In news releases and data reported to federal regulators, Pfizer has estimated an efficacy of 80 percent for three doses of its vaccine. But that calculation was based on just three children in the vaccine group and seven who received a placebo, making it an unreliable metric, as the CDC’s advisors noted at a meeting on Friday.

“We should just assume we don’t have efficacy data,” said Dr. Sarah Long, an infectious diseases specialist at Drexel University College of Medicine. But Dr. Long said she was “comfortable enough” with other data supporting the vaccine’s potency.

Parents of the youngest children may be more willing to opt for a Covid vaccine if it can be offered along with other routine immunizations. Dr. Towner said either vaccine would be better than none, but he predicted that more parents might opt ​​for Moderna.

“I’ll be honest, that might be a little difficult for some parents to do as three doses as opposed to two,” he added. “If they have a choice, and if both are available, that might sway some parents to the Moderna.”

Some parents will need no convincing. Erin Schmidt, 37, of Alexandria, Va., Said the news was “life-changing” because her family was living in a “sort of alternate isolated reality.” After vaccinating her 2-year-old daughter, Sophia, she plans to open a bottle of champagne, take Sophia to a museum and “blow her mind about the world.”

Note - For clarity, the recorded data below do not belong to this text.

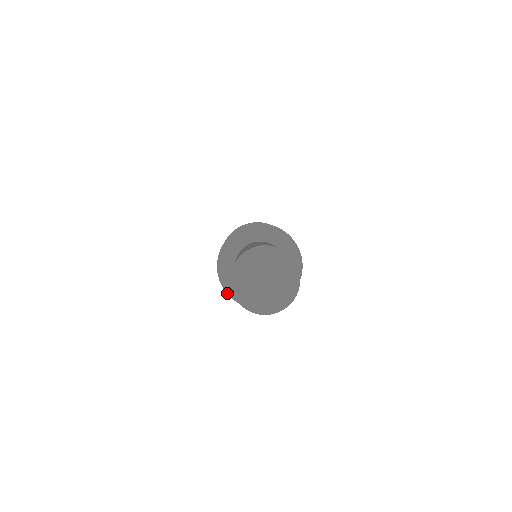
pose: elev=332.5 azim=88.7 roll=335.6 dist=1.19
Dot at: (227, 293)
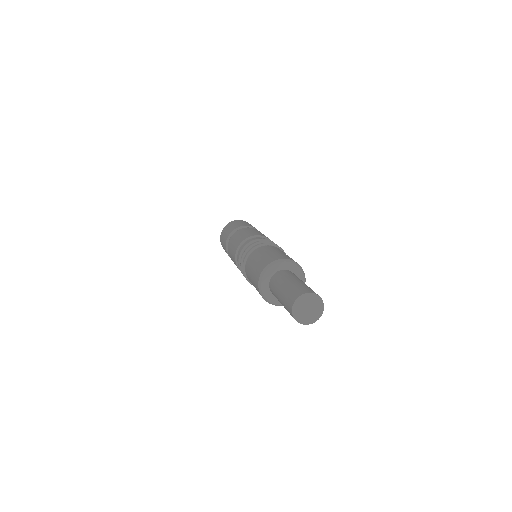
Dot at: (268, 302)
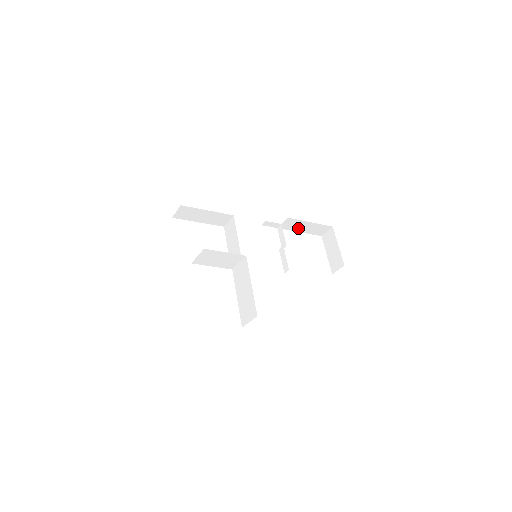
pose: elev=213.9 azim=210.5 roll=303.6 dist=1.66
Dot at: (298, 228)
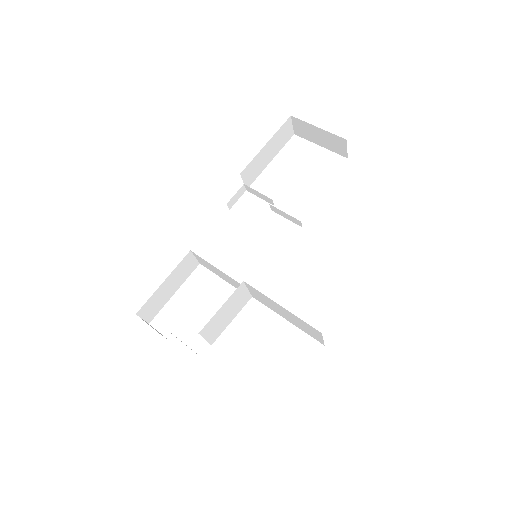
Dot at: (263, 163)
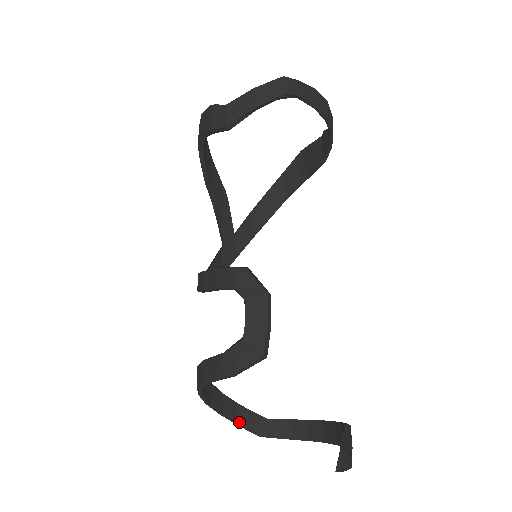
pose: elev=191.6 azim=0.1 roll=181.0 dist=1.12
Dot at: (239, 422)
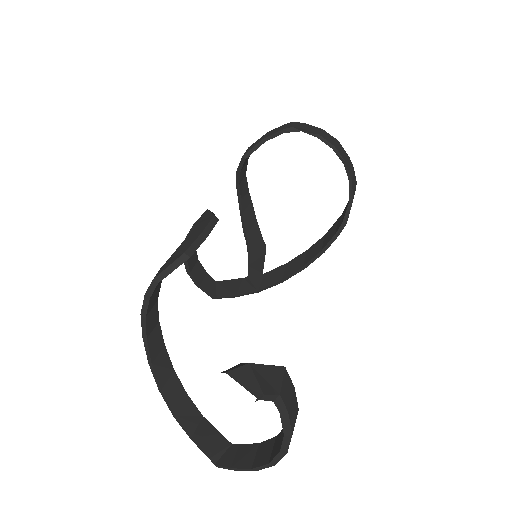
Dot at: (194, 436)
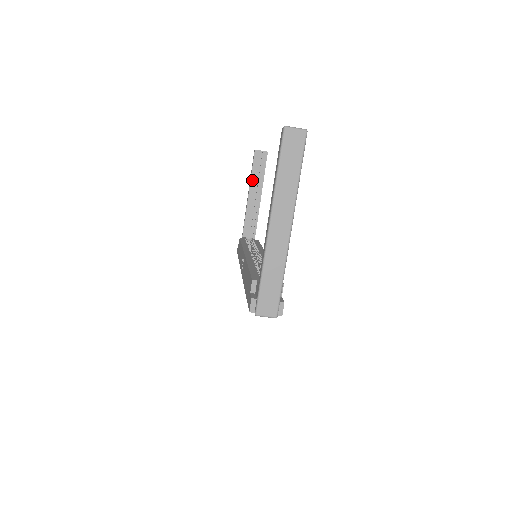
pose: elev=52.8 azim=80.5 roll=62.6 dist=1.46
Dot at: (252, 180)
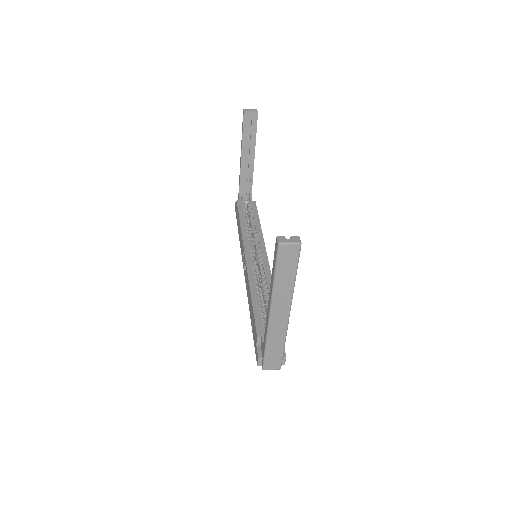
Dot at: (244, 142)
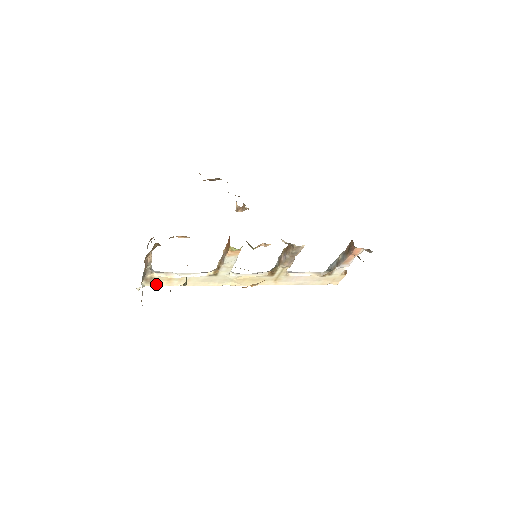
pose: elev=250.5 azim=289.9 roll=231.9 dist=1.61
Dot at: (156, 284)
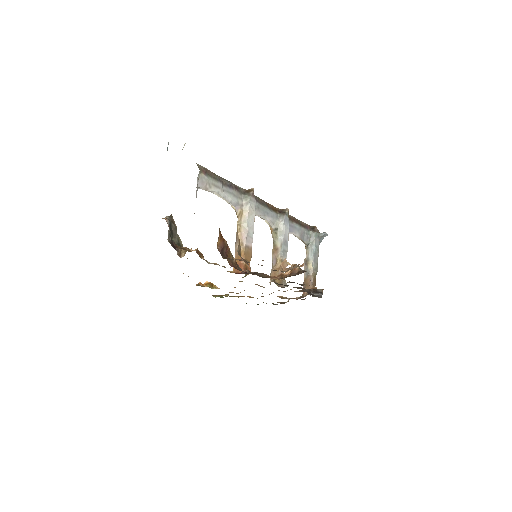
Dot at: occluded
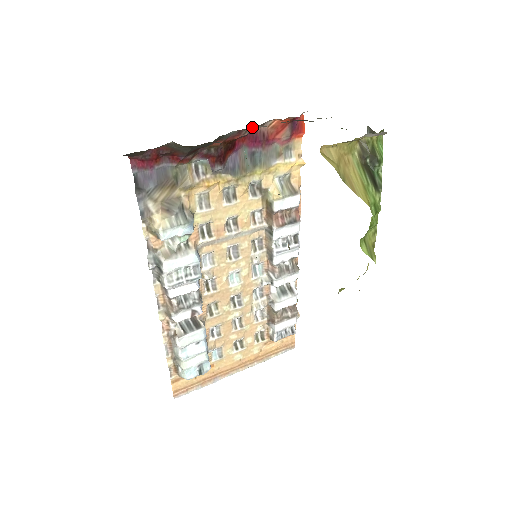
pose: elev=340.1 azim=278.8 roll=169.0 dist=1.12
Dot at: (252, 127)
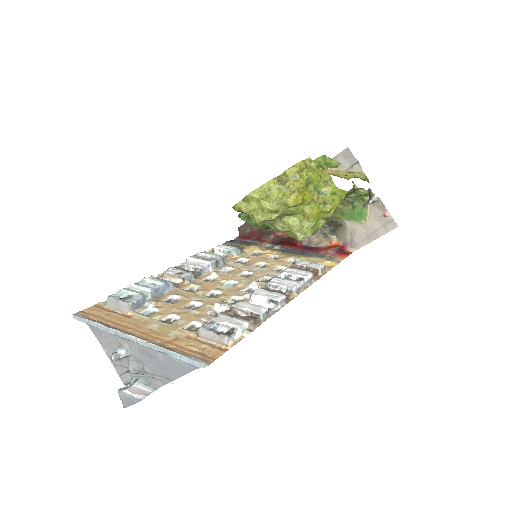
Dot at: occluded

Brendan Kennealy, 38, of Richfield, Minn., Said after his daughters, 4-year-old Hazel and 1-year-old Ivy, were vaccinated, he and his wife, Jocelyn, 35, would drive them to the lake town. Duluth, where they plan to try new restaurants and attend an outdoor concert by a local folk band called Trampled by Turtles.

The family has had time to avoid indoors with his mother, who is lupus and is vulnerable to severe Covid. His children missed the state fair, quit swim lessons and gave up gymnastics.

“I’ve gotten very, very happy in the past, and then they pulled the rug back out,” Mr. Kennealy said the FDA’s halting progression on vaccines for children.

“Those jolts of hope were so unnecessarily defeating,” he added. “Until we’re at the Walgreens or wherever we take them to get their pokes and their Band-Aids, I’m trying to keep that at bay.”

Adam Bednar contributed reporting from Baltimore, Christina Capecchi from Richfield, Minn., Ellen B. Meacham from Oxford, Miss., and Kevin Williams from Middletown, Ohio.